A Fender Pro Jr is a good little amp for harp. Don't forget though that Johnny Hewitt's has been all hand wired point to point and modded, so it's no longer a stock amp. A far, far, far better amp of that wattage for harp is the Fender '65 Princeton Reverb Reissue. It is hands down the best harp amp I've ever played through including all the boutique amps I've tried too. If I was going to buy any amp again now, I wouldn't even consider anything else than the PRRI.
I'll tell you what I think, but you probably wont like it much.
Buy a used Pro Jr. Play it. Do not mod it. Sell it for what you paid for it down the road. There is nothing wrong with the black tolex models.
A Pro Jr is a good, inexpensive harp amp. If you can play and have good technique, it will sound good. It is too loud for playing inside the house. It might not be loud enough with some bands without additional amplification.
You don't have to do the mods on Rick's blog to get one to sound good. ---------- The Blues Photo Gallery
You MUST swap out tubes on a Pro Junior in order to control feedback. But, it's supposed to be a decent amp for harp. IMHO, a Princeton Reverb Reissue is a better harp amp. But they are tonally different.
In a previous Johnny Hewitt thread Kingley wrote, "For all you gear heads, the amp he's using is a tweed Fender Pro Junior, which has had some circuit changes and been rewired in point to point style and is putting out around 10 watts."
This being the case, I'd investigate Johnny's amp a bit more thoroughly before buying a Pro Jr to use as a "donor" amp. All the tubes locate into the PCB on the stock amp, input jack is integral with the board, layout is bad, a couple of common issues with the stock amps (most work fine, but it's the kind of amp I'd play until/if it broke, I'd only consider extensive work at a "mate's rate" or do it myself), other than a few tube swaps & tweaking the odd component here & there (clip a cap, add a bias pot?), they are not a good platform for modding. Many guys who "mod" them do so to correct a failure of some sort.
You may buy a working Pro Jr & find that to make it "like Johnny's" requires dumping everything but the cab, chassis & transformers?...Whilst resistors caps & pots are cheap enough, labour costs for wiring them all up & fitting new tube sockets would concern me.
Would a USA market Pro Jr have a UK/EU friendly power transformer? Schematic suggests a seperate USA "Domestic" & EU "Export" version.

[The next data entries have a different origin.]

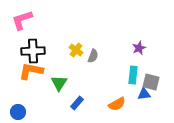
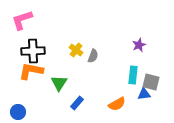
purple star: moved 3 px up
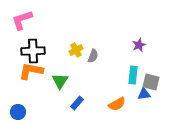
yellow cross: rotated 24 degrees clockwise
green triangle: moved 1 px right, 2 px up
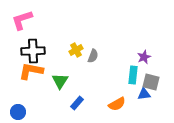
purple star: moved 5 px right, 12 px down
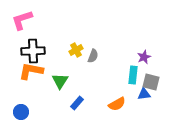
blue circle: moved 3 px right
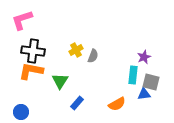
black cross: rotated 10 degrees clockwise
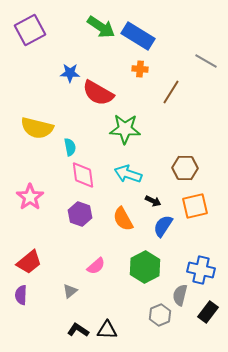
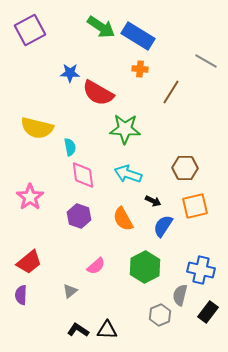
purple hexagon: moved 1 px left, 2 px down
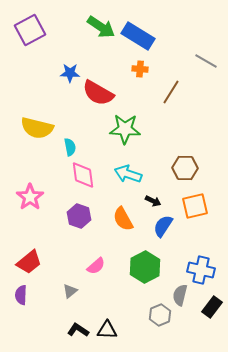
black rectangle: moved 4 px right, 5 px up
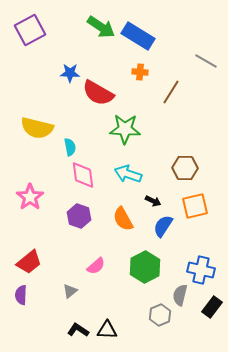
orange cross: moved 3 px down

If you just want a Pro Jr, then go ahead, they "work" well enough, if a bit on the bright side, but then this helps them cut through, certainly loud enough to play with a reasonably sympathetic electric band. I don't love them, but there's no denying the stock amp is useful & a value-for-money bang for the buck. ----------
The Fender Pro Junior is a loud, clean amp for its size. It does need to be cranked a bit to open up, so it's not really a "small practice amp". I have had one for 15 years, it was the first amp I ever got for amplified blues harp. I initially thought it sucked, too loud and squealy, too thin....but guess what really sucked? My technique. You've all heard this story before. Years later, I can make that amp sound pretty good because I got better. It's a good one for its price. You do not need to mod it unless you are a real stickler for such things. Maybe calm down the first preamp tube by swapping out the cheap 12AX for a 12AY. A larger investment would be to swap in a more vintage sounding speaker from Weber if you like more warm distortion right off the bat,,,you can do that yourself with a screwdriver and a soldering iron. But I know players who don't do a thing to that amp—play it stock— and it sounds great. It's a good value used, I think. Very simple controls, no need to mess with reverb or gain channels and stuff. Volume and a tone knob...that's it! Hope that my opinion helps.